Page images and extracted text
++++++++++

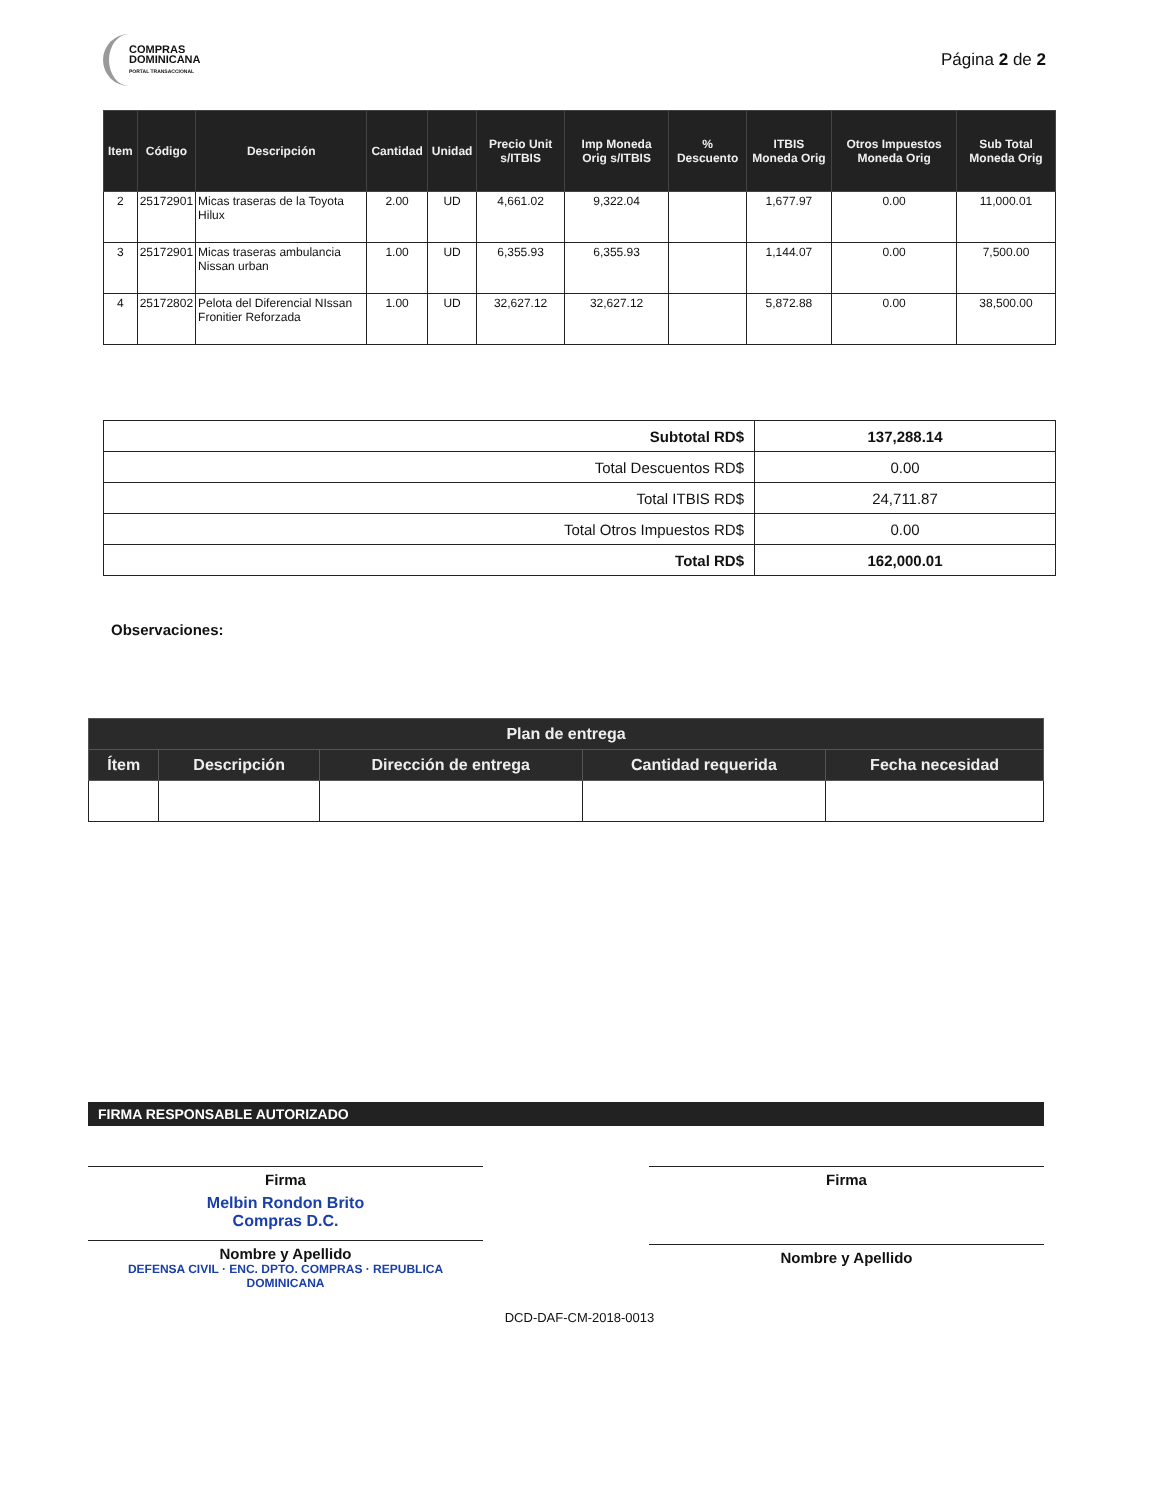COMPRAS
DOMINICANA
PORTAL TRANSACCIONAL
Página 2 de 2
| Item | Código | Descripción | Cantidad | Unidad | Precio Unit s/ITBIS | Imp Moneda Orig s/ITBIS | % Descuento | ITBIS Moneda Orig | Otros Impuestos Moneda Orig | Sub Total Moneda Orig |
| --- | --- | --- | --- | --- | --- | --- | --- | --- | --- | --- |
| 2 | 25172901 | Micas traseras de la Toyota Hilux | 2.00 | UD | 4,661.02 | 9,322.04 | | 1,677.97 | 0.00 | 11,000.01 |
| 3 | 25172901 | Micas traseras ambulancia Nissan urban | 1.00 | UD | 6,355.93 | 6,355.93 | | 1,144.07 | 0.00 | 7,500.00 |
| 4 | 25172802 | Pelota del Diferencial NIssan Fronitier Reforzada | 1.00 | UD | 32,627.12 | 32,627.12 | | 5,872.88 | 0.00 | 38,500.00 |
| Subtotal RD$ | 137,288.14 |
| Total Descuentos RD$ | 0.00 |
| Total ITBIS RD$ | 24,711.87 |
| Total Otros Impuestos RD$ | 0.00 |
| Total RD$ | 162,000.01 |
Observaciones:
| Plan de entrega | | | | |
| --- | --- | --- | --- | --- |
| Ítem | Descripción | Dirección de entrega | Cantidad requerida | Fecha necesidad |
FIRMA RESPONSABLE AUTORIZADO
Firma
Melbin Rondon Brito
Compras D.C.
Nombre y Apellido
DEFENSA CIVIL · ENC. DPTO. COMPRAS · REPUBLICA DOMINICANA
Firma
Nombre y Apellido
DCD-DAF-CM-2018-0013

++++++++++

#### [PROBLEM REQUIREMENTS]
Collect from the data above every line that includes "entrega".

#### [RESULT]
| Plan de entrega | | | | |
| Ítem | Descripción | Dirección de entrega | Cantidad requerida | Fecha necesidad |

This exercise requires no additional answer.